Syracuse Football: “Good” measures taken to keep team safe, player says
By Neil Adler
Voluntary workouts have begun for Syracuse football, with roughly 65 players back in Central New York.
Approximately 65 Syracuse football players have returned to the SU campus for voluntary workouts and underwent testing for COVID-19 on Tuesday morning, according to an announcement from the Orange athletics department.
Per the Syracuse Athletics press release, the tests were conducted at the Ensley Athletic Center, one day after the ‘Cuse student-athletes came back to Central New York to work with the team’s strength and conditioning coaches, as well as access the squad’s athletic facilities for voluntary workouts.
In total, about 130 players, coaches, football staff members and Department of Athletics personnel have gotten tested, the statement says.
The testing on Tuesday marks the first step in the university’s operational plan for Syracuse Athletics to safely reopen the weight room at the Iocolano-Petty Football Complex and other training facilities to enable football players to commence working out.
SU’s plan, developed in guidance with public-health and government officials, includes a phased approach to reintegrating football team members with each other.
Athletics department officials are enforcing social distancing and the use of protective equipment, including face masks, in all facilities. Shared equipment is getting cleaned and sanitized prior to, and after, each use by student-athletes.

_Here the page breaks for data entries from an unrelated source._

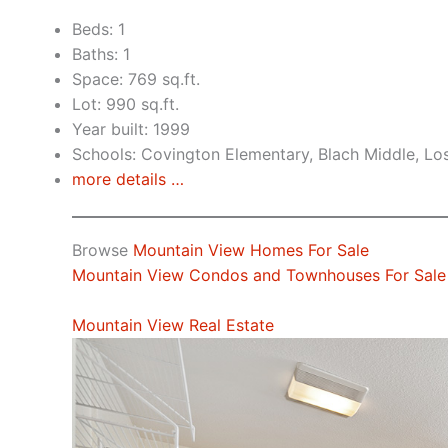
Beds: 1
Baths: 1
Space: 769 sq.ft.
Lot: 990 sq.ft.
Year built: 1999
Schools: Covington Elementary, Blach Middle, Lo
more details …
Browse
Mountain View Homes For Sale
Mountain View Condos and Townhouses For Sale
Mountain View Real Estate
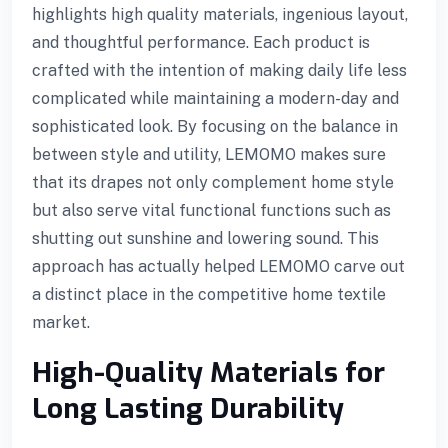
highlights high quality materials, ingenious layout,
and thoughtful performance. Each product is
crafted with the intention of making daily life less
complicated while maintaining a modern-day and
sophisticated look. By focusing on the balance in
between style and utility, LEMOMO makes sure
that its drapes not only complement home style
but also serve vital functional functions such as
shutting out sunshine and lowering sound. This
approach has actually helped LEMOMO carve out
a distinct place in the competitive home textile
market.
High-Quality Materials for
Long Lasting Durability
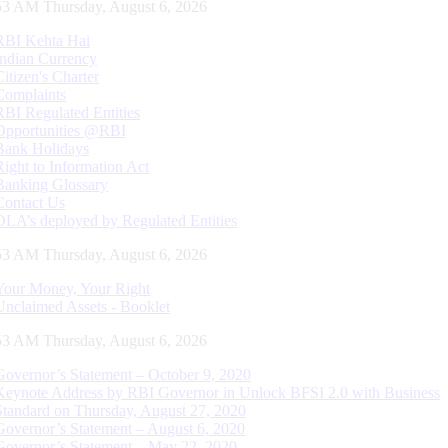
54 AM Thursday, August 6, 2026
RBI Kehta Hai
Indian Currency
Citizen's Charter
Complaints
RBI Regulated Entities
Opportunities @RBI
Bank Holidays
Right to Information Act
Banking Glossary
Contact Us
DLA’s deployed by Regulated Entities
54 AM Thursday, August 6, 2026
Your Money, Your Right
Unclaimed Assets - Booklet
54 AM Thursday, August 6, 2026
Governor’s Statement – October 9, 2020
Keynote Address by RBI Governor in Unlock BFSI 2.0 with Business
Standard on Thursday, August 27, 2020
Governor’s Statement – August 6, 2020
Governor’s Statement – May 22, 2020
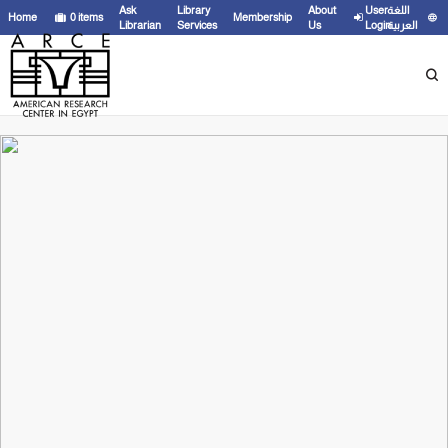
Ask
Library
About
User
اللغة
Home
0
items
Membership
Librarian
Services
Us
Login
العربية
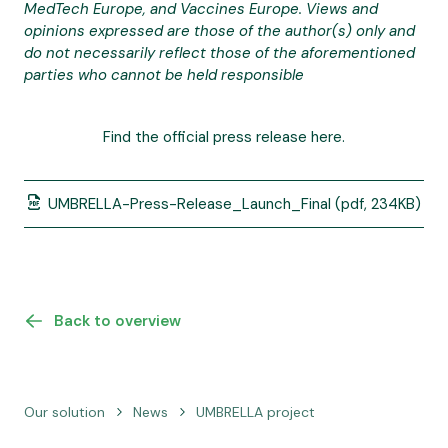
MedTech Europe, and Vaccines Europe. Views and
opinions expressed are those of the author(s) only and
do not necessarily reflect those of the aforementioned
parties who cannot be held responsible
Find the official press release here.
UMBRELLA-Press-Release_Launch_Final
(pdf, 234KB)
Back to overview
Our solution
News
UMBRELLA project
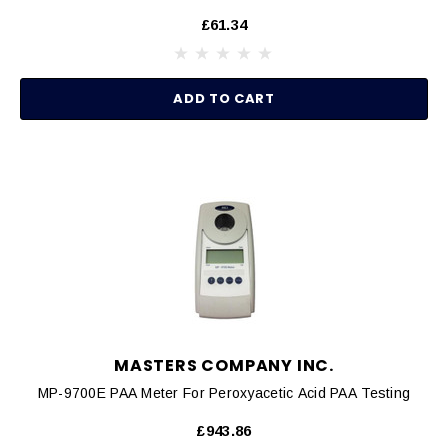
£61.34
ADD TO CART
MASTERS COMPANY INC.
MP-9700E PAA Meter For Peroxyacetic Acid PAA Testing
£943.86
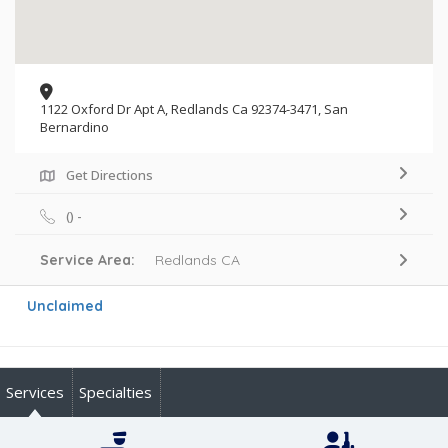
1122 Oxford Dr Apt A, Redlands Ca 92374-3471, San
Bernardino
Get Directions
() -
Service Area:
Redlands CA
Unclaimed
Services
Specialties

Syracuse football offensive lineman Airon Servais discusses the team’s return to the Hill.
Among the players to return to campus this week is redshirt senior offensive lineman Airon Servais, a 2019 captain who has started in 37 contests.
“It’s great to be back and get this thing rolling again,” Servais said in the university’s announcement. “It’s not the same when you’re off on your own training versus when you’re able to be around the guys and feel that energy and feed off each other.”
Servais says that he is appreciative of the plan put in place to keep everyone associated with the football squad protected amid the novel coronavirus pandemic.
“You can see it here today. There’s a protocol we have to follow,” he said. “We’ll start out in small groups and then branch out past that [in the coming weeks]. But I feel like the University has taken a lot of good measures to help keep us as safe as possible.”